Basterebbe poco

Ma non la impari mai, eh, Celia?
La lezione, dico.
E dire che la prima volta te la sei ascoltata almeno quindici anni fa.
E poi ancora, e ancora e ancora.
E ogni volta da capo, che non so più se sei testarda o solo scema.
La lezione, o il posto che evidentemente hai nella vita degli altri, o, ancora, la sola cosa che sai fare.
Dare una mano.
E la dai, la mano. E anche il braccio, e il cuore, e tutto quello che serve. Senza che te lo chiedano.
E ci metti tutto l’entusiasmo di cui sei capace, non per scelta, ma perché sei Codadilupo e non puoi farne a meno, ti appassioni alle cause e alle persone e ti ci consumi.
E quante volte te lo sei sentito dire? Mi hai salvato, o Senza di te non ce l’avrei fatta, o Se non mi avessi chiamato mi sarei tagliato le vene, quel giorno.
È che non fai per finta, tu ci credi. Che sia un artista, che abbia talento, che possa farcela a superare quella delusione, che riesca a superare gli esami e anche la tesi, che possa uscire dall’esaurimento nervoso, che possa esaudire il tuo sogno. Ci credi, forse più di loro. E lo spendi, quel tuo ottimismo feroce, quella convinzione, a piene mani.
Credi al primo principio del rugby: sostegno.
E cerchi il modo giusto ognuno, la battuta, il discorso serio, la parola scritta, il gesto silenzioso, la difesa con in mano la mazza chiodata. L’hai scritto una volta, una vita fa: mettersi fra lui e il mondo, sereni e rabbiosi insieme.
Finché loro non ce la fanno. Finché non riprendono fiducia, o la vita comincia a dargli retta, o il vento gira e pensano di non aver poi così bisogno di abbracci e spinte e difese e sostegno.
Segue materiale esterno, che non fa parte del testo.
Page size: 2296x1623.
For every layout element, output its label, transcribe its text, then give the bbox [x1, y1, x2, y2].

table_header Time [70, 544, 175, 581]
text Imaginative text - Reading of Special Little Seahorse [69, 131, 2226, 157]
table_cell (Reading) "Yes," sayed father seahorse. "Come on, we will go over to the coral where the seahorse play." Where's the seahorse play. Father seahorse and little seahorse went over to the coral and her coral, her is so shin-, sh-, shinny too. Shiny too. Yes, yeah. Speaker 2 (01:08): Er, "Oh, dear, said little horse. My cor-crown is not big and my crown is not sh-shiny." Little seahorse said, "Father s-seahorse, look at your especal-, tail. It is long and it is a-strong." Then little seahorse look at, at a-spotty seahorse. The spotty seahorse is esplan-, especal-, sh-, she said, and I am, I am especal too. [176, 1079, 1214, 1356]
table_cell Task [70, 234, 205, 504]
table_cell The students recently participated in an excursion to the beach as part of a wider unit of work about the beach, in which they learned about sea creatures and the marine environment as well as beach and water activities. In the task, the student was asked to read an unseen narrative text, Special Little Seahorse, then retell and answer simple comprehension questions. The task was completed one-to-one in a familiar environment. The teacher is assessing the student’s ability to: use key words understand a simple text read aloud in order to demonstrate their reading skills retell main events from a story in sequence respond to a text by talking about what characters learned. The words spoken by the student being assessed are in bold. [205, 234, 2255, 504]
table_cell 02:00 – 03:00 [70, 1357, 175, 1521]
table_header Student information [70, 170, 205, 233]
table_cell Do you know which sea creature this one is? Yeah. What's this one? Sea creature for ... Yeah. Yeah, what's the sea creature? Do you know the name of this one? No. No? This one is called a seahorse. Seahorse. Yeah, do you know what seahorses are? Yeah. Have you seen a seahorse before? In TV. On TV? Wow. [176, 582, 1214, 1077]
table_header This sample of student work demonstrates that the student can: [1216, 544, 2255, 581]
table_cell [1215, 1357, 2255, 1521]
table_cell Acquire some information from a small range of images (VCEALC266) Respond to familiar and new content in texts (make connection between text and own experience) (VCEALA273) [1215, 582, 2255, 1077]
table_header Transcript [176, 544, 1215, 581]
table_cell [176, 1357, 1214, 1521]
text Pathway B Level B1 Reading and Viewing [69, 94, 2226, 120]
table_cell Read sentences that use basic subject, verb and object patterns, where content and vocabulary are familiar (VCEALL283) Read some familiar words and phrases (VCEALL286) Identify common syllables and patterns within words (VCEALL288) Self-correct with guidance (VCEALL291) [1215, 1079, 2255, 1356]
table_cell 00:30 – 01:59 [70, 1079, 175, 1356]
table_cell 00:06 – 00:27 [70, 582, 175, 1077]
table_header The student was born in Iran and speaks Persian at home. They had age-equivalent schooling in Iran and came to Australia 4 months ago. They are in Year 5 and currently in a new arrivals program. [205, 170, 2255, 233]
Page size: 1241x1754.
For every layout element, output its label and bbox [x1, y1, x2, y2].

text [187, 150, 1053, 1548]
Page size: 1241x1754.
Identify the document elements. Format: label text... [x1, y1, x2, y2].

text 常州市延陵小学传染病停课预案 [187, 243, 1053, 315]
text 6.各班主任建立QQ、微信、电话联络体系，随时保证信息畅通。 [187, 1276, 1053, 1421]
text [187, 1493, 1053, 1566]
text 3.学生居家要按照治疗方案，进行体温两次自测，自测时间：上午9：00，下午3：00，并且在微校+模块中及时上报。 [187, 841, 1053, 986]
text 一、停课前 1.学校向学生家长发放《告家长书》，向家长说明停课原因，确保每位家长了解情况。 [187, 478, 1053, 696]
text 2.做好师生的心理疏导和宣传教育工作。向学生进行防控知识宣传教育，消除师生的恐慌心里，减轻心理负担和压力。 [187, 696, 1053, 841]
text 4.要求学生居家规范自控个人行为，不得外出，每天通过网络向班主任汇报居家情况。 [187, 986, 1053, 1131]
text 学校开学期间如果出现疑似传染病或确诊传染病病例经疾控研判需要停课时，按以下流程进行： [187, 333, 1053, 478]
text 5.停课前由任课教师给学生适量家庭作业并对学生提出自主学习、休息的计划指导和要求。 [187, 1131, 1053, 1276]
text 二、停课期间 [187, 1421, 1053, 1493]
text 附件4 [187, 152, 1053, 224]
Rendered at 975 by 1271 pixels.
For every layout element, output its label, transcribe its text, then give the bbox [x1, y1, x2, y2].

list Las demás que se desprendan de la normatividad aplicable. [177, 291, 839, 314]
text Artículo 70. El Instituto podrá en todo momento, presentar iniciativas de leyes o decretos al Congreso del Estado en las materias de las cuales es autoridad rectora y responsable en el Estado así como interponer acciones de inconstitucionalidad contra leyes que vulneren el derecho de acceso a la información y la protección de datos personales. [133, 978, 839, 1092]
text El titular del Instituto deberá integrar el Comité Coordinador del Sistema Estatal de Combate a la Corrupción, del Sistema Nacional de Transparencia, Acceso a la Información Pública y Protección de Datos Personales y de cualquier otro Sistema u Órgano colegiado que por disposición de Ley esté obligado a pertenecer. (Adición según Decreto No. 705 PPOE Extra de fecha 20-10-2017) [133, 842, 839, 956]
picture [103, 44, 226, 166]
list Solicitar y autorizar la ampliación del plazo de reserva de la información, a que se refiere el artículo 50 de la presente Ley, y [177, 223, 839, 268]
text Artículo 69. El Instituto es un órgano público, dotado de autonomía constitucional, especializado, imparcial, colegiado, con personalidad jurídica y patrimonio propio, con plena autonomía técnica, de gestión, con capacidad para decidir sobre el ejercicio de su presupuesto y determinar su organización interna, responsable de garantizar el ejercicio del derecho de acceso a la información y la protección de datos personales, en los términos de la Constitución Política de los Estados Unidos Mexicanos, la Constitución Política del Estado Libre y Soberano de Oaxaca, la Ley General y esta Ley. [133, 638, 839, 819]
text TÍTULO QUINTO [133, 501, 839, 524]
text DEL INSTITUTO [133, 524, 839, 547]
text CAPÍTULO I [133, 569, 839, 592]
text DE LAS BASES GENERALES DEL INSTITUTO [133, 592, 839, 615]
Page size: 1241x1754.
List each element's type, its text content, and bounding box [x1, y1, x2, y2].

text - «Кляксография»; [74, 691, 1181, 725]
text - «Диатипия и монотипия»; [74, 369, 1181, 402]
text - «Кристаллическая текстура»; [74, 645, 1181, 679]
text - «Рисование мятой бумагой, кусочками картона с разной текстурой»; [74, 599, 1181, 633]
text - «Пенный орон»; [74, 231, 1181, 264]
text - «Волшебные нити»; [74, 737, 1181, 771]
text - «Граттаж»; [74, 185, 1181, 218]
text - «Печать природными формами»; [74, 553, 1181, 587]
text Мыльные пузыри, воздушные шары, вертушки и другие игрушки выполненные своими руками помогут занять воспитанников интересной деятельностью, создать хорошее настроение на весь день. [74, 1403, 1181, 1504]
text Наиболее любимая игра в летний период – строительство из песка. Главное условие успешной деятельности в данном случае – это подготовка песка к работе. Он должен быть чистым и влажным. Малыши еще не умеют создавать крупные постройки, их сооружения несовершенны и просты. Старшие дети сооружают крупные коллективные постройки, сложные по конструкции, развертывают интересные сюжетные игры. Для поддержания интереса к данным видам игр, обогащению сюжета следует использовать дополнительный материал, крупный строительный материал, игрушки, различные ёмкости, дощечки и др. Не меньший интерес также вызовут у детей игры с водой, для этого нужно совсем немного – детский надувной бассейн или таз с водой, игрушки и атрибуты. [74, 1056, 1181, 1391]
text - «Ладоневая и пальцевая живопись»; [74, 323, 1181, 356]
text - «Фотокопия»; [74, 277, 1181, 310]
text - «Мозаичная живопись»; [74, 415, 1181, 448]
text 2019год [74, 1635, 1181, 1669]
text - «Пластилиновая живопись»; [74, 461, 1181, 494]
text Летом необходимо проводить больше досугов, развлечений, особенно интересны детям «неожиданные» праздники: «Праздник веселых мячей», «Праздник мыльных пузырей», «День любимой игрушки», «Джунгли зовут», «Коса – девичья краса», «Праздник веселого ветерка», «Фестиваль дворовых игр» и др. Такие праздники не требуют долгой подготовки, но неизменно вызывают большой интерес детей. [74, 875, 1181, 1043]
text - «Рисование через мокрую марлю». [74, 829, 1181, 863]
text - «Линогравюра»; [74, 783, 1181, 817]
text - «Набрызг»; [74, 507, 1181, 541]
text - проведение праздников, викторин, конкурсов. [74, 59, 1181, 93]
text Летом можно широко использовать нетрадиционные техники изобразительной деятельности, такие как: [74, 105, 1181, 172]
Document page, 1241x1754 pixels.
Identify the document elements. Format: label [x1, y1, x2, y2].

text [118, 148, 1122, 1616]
E alla fine si dimenticano del tutto di aver avuto quel bisogno, di aver avuto bisogno – così disperato, a volergli credere – di te.
Ci sei? È normale.
Ci sei? Certo, perché non dovresti?
Ci sei? Chi te l’ha chiesto?

Io sono quella che da ragazzina la mia migliore amica aveva una migliore amica che non ero io, tanto per capirsi. Sono quella da cui andare a piangere quando si litiga con la migliore amica.

Quella degli spingitori di cavalieri erranti non è una battuta, anzi, sarebbe una professione, se solo mi pagassero. Il punto è che non ti pagano, smettono di ringraziarti, e finiscono per darti per scontata. E per dare per scontato che a te, quella spinta, non serva mai.

Probabilmente non me lo merito, di stare al primo posto nella vita di qualcuno. Non che sia un male, per carità, si sopravvive a tutto.
Anno dopo anno, rapporto umano dopo rapporto umano, me lo ripeto. Che sei una freccia, ce l’hai pure tatuata addosso. E le frecce si usano, servono a uno scopo, a tirar giù quel fottuto piattino e a spaccarlo in ventun pezzi. E poi non servono più, le puoi anche spezzare, hanno fatto il loro.
Anno dopo anno, rapporto umano dopo rapporto umano, me lo ripeto ma non lo imparo.

È davvero così strano che io sia stanca di restare spezzata insieme ai cocci del piattino, ai piedi della scalinata?